I wish people would start using dictionaries of words taught at different
grade levels instead. There has been an effort throughout the years towards
greater clarity in writing and speaking; I don't think shorter sentences
should imply lower reading levels.

Here, let me take an easy example: Federalist Paper #12, written in 1787, from
my copy of "Charters of Freedom":

> _By multiplying the means of gratification, by promoting the introduction
> and circulation of the precious metals, those darling objects of human
> avarice and enterprise, it serves to vivify and invigorate the channels of
> industry, and to make them flow with greater activity and copiousness._

That's beautiful writing. It's artful, it's poetic. It's also dense and aimed
squarely at college-educated people. As Samuel Clemens said, "My books are
water, those of the great geniuses are wine. Everybody drinks water."

The implication of the priceonomics article is that literacy is declining. I
suspect the opposite is actually true -- literacy is at as high a level as
it's ever been. What's declining is _florid_ writing, and where political
statements are concerned, that's not really undesirable.
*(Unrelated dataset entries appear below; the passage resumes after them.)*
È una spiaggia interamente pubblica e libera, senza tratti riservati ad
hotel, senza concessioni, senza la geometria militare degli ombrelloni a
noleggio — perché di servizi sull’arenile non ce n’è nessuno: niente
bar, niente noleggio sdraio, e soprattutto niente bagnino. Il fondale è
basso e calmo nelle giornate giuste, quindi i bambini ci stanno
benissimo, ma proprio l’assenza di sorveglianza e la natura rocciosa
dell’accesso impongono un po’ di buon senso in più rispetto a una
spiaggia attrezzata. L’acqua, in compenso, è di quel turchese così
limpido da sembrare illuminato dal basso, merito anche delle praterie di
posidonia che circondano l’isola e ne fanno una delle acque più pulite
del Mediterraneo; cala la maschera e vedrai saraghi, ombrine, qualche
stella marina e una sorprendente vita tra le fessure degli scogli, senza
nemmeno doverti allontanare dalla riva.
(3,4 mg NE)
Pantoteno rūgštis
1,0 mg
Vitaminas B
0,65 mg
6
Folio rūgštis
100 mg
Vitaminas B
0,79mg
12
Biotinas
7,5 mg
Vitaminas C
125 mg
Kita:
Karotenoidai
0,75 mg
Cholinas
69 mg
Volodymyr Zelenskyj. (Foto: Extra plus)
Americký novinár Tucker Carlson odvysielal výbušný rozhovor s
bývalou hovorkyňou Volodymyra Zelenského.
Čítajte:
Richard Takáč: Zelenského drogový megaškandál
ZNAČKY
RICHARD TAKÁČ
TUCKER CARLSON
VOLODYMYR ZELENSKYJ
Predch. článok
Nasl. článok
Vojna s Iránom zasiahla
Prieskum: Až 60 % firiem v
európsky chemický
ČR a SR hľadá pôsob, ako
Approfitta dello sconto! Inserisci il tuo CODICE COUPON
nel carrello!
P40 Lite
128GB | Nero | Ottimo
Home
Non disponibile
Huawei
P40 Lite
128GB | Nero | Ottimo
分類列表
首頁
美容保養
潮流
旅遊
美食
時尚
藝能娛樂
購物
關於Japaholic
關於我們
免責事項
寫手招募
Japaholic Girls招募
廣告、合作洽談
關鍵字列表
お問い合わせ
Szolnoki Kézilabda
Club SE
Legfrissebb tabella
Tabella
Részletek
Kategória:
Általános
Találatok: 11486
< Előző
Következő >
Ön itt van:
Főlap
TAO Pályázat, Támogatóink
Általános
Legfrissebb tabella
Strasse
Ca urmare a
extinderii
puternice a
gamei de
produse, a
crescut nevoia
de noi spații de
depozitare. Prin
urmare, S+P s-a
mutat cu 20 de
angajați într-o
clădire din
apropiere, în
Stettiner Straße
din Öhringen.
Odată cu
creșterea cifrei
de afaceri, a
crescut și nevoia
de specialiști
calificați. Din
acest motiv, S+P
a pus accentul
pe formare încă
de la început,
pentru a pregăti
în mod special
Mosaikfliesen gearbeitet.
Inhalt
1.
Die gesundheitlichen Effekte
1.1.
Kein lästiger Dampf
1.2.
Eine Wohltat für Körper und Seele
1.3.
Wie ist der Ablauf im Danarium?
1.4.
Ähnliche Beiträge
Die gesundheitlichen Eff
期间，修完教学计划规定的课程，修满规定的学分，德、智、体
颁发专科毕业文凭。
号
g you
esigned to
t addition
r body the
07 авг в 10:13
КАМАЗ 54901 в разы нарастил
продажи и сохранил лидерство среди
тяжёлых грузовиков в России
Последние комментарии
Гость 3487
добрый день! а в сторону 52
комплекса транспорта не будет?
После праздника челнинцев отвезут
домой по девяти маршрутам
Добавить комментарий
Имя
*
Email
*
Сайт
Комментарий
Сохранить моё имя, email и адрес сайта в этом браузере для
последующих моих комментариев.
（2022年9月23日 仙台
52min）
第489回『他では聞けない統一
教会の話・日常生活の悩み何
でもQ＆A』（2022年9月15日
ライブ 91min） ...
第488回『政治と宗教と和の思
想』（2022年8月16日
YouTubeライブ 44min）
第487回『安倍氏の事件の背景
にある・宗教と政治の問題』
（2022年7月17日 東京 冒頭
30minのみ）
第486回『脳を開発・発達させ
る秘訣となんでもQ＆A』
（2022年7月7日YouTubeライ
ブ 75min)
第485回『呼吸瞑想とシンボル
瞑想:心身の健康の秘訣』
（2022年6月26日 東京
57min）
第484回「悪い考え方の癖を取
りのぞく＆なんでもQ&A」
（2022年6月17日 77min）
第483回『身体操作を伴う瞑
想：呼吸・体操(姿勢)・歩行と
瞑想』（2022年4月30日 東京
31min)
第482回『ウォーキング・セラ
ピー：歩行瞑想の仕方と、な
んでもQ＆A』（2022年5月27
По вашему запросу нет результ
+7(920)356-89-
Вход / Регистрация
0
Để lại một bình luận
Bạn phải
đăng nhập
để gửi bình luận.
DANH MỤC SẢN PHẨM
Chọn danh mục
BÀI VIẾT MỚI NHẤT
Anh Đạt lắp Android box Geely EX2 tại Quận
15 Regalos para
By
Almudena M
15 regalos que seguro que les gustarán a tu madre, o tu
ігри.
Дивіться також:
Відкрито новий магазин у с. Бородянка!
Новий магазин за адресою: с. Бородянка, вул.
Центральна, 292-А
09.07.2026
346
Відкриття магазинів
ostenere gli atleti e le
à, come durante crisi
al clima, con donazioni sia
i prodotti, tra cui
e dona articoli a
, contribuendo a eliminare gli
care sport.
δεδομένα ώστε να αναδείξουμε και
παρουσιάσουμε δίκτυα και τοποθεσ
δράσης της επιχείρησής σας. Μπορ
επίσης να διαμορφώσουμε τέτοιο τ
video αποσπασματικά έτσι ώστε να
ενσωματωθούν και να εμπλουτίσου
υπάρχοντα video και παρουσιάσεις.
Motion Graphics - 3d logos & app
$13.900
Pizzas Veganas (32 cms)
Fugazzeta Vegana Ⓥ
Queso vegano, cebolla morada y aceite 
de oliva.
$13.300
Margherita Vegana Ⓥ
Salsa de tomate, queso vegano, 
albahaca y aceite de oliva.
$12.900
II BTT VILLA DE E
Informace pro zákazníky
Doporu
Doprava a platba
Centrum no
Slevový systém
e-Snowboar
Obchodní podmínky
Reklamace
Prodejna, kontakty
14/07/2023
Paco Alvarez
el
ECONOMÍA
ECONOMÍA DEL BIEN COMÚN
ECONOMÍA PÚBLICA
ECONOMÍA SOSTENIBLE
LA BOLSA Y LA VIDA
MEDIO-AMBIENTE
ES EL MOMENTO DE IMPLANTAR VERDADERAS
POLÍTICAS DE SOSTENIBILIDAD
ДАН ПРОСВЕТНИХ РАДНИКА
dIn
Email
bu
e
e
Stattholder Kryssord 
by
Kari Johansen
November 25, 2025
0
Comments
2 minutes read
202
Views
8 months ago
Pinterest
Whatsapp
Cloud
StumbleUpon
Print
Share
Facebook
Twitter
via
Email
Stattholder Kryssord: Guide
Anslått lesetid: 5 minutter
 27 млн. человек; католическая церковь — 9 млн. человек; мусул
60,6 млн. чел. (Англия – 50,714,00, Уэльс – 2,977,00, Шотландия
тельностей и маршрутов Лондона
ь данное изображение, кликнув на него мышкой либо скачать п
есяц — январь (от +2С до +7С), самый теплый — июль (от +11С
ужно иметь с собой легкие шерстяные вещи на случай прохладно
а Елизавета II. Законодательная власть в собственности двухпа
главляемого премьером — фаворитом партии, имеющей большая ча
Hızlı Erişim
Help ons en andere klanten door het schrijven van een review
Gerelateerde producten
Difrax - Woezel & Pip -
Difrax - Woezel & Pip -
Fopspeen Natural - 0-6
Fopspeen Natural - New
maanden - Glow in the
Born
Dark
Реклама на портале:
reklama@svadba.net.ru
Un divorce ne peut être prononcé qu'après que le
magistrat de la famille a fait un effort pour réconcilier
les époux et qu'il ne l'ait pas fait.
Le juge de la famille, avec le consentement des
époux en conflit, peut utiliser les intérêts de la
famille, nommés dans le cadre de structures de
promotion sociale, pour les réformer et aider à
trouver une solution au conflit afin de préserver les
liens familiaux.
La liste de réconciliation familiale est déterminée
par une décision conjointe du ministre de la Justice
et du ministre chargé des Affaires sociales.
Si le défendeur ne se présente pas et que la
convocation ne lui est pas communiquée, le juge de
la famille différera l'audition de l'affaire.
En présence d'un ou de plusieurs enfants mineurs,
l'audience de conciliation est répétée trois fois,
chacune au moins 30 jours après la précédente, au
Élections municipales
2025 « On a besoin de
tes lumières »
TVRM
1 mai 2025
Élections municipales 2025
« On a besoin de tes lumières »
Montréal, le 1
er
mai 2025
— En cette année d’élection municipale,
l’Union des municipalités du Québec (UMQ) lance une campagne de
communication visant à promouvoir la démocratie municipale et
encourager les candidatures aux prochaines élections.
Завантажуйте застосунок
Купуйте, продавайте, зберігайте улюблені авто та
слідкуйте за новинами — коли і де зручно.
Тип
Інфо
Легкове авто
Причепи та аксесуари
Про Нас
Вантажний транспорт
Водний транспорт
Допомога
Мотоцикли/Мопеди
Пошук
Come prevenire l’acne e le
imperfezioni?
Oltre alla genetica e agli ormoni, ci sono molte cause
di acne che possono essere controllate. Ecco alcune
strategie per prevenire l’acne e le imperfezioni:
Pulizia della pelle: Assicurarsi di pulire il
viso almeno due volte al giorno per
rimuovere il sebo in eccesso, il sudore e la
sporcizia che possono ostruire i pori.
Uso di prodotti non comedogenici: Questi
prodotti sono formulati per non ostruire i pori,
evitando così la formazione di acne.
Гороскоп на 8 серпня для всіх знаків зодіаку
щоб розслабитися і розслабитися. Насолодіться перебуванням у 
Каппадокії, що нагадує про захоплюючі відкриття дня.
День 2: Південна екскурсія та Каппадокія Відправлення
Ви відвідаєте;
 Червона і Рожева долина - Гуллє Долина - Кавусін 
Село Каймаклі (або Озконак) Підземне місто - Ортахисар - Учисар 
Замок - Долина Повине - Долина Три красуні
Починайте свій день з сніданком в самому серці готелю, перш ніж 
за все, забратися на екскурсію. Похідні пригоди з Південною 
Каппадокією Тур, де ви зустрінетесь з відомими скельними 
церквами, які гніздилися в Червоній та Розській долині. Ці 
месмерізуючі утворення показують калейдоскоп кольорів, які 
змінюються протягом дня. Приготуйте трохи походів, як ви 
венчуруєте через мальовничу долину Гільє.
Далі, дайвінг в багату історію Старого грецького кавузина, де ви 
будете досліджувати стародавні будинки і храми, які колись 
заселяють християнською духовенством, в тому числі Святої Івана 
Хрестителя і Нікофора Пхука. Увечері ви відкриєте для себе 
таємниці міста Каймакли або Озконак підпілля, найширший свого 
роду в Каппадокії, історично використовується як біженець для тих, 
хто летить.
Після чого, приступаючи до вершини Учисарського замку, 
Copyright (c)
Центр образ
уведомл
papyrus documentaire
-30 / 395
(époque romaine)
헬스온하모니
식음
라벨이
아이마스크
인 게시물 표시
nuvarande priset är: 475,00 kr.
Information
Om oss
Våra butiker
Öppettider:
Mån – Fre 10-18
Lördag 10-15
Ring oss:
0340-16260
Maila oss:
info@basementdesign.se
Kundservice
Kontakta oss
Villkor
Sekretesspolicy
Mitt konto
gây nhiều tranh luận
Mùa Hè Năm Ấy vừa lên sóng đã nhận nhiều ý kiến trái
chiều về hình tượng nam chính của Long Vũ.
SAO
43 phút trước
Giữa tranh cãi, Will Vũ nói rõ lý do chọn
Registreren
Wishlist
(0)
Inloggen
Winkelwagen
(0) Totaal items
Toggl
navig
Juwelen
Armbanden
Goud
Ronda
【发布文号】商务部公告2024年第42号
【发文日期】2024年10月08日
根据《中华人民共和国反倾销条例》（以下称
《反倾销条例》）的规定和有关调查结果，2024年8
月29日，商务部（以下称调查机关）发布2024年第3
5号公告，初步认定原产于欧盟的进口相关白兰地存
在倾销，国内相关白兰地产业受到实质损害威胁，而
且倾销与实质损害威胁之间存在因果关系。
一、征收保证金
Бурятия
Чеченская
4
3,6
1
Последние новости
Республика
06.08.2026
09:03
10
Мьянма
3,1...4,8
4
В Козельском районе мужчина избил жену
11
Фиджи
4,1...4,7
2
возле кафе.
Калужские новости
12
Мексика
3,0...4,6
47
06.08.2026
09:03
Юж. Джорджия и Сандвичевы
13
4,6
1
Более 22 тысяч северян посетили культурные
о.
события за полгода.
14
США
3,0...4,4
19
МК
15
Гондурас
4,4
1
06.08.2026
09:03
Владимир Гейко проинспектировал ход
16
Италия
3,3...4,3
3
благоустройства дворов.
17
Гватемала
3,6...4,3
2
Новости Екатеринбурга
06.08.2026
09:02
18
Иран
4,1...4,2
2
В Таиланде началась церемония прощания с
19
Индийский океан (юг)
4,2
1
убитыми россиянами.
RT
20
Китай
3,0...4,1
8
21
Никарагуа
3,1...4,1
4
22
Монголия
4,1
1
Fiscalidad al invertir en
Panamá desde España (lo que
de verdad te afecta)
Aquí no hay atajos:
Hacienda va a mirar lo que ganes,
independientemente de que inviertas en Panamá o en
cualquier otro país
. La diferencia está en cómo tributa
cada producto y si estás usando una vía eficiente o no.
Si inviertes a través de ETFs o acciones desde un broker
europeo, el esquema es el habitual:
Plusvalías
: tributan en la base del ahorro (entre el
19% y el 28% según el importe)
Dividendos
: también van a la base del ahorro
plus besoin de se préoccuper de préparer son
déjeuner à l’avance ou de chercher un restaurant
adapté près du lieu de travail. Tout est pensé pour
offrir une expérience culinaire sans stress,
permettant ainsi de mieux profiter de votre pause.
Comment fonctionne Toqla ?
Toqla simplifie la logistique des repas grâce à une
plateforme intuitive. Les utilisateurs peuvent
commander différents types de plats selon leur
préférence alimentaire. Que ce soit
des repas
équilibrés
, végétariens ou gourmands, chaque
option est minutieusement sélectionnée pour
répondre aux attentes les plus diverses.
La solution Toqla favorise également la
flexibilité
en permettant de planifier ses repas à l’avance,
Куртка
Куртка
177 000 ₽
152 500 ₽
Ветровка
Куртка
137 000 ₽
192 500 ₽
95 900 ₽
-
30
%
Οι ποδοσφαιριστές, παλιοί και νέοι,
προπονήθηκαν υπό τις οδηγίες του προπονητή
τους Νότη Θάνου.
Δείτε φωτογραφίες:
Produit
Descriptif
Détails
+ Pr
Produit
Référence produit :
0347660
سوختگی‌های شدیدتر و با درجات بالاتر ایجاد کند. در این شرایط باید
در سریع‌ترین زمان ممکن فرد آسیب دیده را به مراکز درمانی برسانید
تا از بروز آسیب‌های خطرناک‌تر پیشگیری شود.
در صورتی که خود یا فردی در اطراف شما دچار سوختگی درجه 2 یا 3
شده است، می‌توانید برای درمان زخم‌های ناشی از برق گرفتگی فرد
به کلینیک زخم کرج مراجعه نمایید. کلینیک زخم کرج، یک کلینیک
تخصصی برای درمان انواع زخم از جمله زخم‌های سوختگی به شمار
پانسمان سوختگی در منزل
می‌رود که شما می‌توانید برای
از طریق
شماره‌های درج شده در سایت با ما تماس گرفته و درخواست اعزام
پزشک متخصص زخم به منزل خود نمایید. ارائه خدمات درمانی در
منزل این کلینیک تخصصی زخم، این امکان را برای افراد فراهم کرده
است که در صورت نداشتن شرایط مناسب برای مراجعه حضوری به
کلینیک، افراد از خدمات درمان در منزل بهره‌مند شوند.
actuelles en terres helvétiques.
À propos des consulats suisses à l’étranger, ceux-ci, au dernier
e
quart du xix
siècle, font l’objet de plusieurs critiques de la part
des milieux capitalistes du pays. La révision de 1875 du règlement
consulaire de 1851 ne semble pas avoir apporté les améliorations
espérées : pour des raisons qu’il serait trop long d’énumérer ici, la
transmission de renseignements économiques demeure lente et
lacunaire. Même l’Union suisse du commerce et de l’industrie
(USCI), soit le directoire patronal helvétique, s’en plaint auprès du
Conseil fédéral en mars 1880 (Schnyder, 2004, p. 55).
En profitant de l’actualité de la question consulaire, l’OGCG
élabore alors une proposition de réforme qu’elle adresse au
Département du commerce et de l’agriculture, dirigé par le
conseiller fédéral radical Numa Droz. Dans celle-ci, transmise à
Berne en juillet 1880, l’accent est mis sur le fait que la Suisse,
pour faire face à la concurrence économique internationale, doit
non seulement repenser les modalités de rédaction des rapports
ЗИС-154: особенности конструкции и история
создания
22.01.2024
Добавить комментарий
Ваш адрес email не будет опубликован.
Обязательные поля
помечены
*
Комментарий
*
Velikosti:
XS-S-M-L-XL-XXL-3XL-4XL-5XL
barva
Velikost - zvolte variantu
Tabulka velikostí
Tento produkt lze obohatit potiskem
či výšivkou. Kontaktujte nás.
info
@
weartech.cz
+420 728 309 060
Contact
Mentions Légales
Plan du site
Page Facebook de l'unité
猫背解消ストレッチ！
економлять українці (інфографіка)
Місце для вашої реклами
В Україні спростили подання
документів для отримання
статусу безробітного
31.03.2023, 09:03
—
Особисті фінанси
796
And the thing is, it's not that hard to compile dictionaries by grade level. I
did, and I'm a dumbass. Feel free to rip off the work I've done so far:

[http://shomisearch.com/api/vocab/grade/{pre-k](http://shomisearch.com/api/vocab/grade/{pre-k),
k, 1, 2, 3..12, college}

or, if you'd like the data sources included for each word,

[http://shomisearch.com/api/vocab/grade+sources/{pre-k](http://shomisearch.com/api/vocab/grade+sources/{pre-k),
k, 1, 2, 3..12, college}

I hope someone that's better at statistics can take the data and analyze the
state of the union addresses with it. I'd love to see how it compares to the
traditional measure of reading level.

------
gbhn
My understanding is that early SOU papers weren't delivered as speeches, but
were mostly technical reports intended for what today would be regarded as
people like the OMB and similar congressional bodies.

More recently they're vehicles for delivering messages to the public.